Ipolatta

Scientific classification
- Kingdom: Animalia
- Phylum: Arthropoda
- Clade: Pancrustacea
- Class: Insecta
- Order: Blattodea
- Family: Corydiidae
- Subfamily: Latindiinae
- Genus: Ipolatta Karny, 1914
- Species: I. paradoxa
- Binomial name: Ipolatta paradoxa Karny, 1914

= Ipolatta =

- Genus: Ipolatta
- Species: paradoxa
- Authority: Karny, 1914
- Parent authority: Karny, 1914

Species of cockroach

Ipolatta paradoxa is a species of cockroach in the subfamily Latindiinae of the family Corydiidae. It is the only species in the monotypic genus Ipolatta, and has been recorded from Myanmar and India (Assam).

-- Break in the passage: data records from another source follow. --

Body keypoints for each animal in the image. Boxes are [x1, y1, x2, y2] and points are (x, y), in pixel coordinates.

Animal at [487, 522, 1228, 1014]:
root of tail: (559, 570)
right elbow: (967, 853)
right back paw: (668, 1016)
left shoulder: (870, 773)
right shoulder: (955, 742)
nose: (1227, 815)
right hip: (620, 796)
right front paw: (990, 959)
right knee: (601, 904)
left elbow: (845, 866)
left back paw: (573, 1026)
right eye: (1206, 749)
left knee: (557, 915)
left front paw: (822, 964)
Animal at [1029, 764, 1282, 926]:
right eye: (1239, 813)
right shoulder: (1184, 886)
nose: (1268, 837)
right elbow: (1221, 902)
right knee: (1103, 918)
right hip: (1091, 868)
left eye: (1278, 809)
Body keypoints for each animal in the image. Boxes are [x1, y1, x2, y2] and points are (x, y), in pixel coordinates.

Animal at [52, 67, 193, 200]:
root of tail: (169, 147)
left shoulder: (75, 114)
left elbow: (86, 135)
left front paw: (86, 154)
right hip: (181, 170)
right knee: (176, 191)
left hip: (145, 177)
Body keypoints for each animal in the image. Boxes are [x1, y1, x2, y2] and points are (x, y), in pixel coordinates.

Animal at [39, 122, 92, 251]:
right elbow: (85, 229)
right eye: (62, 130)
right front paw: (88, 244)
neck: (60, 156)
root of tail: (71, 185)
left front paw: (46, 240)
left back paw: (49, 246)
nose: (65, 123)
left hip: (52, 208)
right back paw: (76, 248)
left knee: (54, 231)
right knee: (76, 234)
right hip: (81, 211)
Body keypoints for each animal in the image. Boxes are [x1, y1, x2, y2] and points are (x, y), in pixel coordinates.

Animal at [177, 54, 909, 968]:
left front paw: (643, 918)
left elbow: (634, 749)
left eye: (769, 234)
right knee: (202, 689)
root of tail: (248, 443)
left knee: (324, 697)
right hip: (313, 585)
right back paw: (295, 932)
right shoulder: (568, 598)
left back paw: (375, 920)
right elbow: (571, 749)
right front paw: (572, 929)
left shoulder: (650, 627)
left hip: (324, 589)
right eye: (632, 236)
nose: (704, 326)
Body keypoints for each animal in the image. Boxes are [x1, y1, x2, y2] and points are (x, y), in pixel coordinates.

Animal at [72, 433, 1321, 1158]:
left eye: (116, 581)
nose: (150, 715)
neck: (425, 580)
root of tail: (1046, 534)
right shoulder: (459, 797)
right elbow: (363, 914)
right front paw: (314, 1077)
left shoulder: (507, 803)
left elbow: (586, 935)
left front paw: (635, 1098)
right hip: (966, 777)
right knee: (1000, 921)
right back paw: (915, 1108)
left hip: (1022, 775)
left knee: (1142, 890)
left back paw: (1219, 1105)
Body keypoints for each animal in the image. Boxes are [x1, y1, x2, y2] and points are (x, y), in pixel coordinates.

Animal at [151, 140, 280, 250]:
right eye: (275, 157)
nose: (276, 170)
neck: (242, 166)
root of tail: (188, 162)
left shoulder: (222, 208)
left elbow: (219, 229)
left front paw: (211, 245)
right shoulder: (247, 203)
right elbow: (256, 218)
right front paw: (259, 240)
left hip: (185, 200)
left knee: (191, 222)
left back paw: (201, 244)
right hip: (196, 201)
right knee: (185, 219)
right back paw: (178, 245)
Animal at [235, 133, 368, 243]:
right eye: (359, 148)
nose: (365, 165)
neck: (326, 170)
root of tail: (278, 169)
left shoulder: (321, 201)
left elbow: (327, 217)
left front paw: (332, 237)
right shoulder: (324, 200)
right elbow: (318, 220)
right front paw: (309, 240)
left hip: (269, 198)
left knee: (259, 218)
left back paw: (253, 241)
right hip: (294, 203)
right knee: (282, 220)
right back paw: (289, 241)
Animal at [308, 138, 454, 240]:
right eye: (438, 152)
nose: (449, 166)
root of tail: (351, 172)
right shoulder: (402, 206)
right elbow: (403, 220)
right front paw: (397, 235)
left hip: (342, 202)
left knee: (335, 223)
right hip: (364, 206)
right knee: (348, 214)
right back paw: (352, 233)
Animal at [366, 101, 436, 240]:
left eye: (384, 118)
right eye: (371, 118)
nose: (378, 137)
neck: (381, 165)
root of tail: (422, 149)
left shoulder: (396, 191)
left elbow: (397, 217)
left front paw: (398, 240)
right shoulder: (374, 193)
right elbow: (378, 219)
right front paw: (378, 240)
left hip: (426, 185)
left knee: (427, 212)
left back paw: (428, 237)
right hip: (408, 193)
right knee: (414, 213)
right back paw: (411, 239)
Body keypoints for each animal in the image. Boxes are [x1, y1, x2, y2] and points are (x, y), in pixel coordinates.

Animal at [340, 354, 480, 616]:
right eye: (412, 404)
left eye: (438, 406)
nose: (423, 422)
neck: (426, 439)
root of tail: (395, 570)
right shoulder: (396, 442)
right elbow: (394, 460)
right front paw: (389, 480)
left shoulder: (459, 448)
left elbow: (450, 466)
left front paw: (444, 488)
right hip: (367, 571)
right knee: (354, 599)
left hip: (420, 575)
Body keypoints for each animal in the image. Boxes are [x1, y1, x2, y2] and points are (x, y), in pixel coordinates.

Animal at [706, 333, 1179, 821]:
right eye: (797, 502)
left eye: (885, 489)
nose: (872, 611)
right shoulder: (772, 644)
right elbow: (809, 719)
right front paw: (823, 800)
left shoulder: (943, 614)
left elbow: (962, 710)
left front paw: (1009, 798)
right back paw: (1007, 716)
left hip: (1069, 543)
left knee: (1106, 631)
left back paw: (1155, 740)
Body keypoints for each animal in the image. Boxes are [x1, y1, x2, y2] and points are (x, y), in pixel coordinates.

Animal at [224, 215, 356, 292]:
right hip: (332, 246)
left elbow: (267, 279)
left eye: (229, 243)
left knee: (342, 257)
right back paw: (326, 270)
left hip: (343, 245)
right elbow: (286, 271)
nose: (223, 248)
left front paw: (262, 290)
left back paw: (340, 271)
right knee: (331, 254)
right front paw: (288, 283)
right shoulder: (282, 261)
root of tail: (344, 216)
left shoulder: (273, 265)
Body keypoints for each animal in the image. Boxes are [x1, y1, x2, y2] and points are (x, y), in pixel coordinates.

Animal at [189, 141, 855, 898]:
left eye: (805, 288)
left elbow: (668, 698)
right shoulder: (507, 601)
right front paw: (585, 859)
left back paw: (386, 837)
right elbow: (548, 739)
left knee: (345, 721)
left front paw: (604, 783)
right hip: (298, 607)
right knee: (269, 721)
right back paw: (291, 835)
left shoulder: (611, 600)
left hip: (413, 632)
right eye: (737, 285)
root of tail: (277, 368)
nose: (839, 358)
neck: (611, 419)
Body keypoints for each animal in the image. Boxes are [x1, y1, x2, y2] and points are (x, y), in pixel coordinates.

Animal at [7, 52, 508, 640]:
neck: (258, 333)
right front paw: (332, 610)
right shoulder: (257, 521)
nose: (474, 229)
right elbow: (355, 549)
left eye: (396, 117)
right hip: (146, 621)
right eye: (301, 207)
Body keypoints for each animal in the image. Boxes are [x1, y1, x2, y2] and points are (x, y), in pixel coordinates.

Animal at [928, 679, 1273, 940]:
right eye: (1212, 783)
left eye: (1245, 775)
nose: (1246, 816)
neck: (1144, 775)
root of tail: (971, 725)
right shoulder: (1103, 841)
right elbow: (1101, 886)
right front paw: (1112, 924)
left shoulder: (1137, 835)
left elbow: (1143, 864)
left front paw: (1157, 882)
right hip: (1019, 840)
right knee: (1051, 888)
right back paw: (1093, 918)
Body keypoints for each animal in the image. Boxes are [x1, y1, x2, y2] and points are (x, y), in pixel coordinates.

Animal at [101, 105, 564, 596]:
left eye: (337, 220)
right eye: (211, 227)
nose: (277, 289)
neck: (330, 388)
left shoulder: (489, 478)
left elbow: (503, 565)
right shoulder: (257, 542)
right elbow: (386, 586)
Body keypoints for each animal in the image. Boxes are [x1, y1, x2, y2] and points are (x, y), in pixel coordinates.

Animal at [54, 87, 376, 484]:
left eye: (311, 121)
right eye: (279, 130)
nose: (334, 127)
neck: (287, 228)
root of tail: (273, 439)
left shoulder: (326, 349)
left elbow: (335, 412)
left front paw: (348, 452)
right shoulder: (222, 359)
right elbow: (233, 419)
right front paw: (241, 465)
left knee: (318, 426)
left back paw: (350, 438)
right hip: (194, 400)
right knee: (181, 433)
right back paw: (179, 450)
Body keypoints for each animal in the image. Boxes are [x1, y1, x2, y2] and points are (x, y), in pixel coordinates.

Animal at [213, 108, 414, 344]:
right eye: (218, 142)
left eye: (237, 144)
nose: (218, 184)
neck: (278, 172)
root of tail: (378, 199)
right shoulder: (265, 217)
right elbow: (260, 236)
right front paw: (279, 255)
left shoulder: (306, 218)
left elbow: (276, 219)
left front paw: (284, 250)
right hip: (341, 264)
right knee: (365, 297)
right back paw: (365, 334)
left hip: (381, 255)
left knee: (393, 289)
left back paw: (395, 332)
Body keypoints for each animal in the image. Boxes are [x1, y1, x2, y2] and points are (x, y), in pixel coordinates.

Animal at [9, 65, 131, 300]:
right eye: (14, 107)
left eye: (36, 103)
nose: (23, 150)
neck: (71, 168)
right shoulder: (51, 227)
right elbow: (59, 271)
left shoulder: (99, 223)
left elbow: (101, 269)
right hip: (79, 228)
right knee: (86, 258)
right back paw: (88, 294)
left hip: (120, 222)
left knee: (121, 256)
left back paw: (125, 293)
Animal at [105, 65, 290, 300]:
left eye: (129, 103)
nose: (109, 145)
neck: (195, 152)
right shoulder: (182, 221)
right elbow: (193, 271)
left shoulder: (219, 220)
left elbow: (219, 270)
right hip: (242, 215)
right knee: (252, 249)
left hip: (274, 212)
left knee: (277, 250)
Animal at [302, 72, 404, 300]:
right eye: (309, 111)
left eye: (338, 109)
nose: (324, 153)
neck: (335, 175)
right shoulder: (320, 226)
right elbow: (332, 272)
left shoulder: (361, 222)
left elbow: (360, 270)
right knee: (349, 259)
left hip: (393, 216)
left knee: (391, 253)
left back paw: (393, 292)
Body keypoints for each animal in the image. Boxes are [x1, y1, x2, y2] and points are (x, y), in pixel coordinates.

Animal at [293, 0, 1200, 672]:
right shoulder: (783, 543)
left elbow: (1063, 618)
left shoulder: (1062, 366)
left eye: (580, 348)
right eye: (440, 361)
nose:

== Taxonomy and systematics ==
The species was described by Karny in 1914. It is characterized by a strongly transverse head (with a truncated vertex), a discoid and large pronotum (with a truncated hind margin), horny and veinless tegmina that exceed the abdomen, and shortened wings. The supra-anal plate is transverse, and the female subgenital plate is deeply split. The head shape resembles that of related genera such as Latindia, Sinolatindia, and Gapudipentax. This species is so far known only from the original description, and its identity requires further confirmation.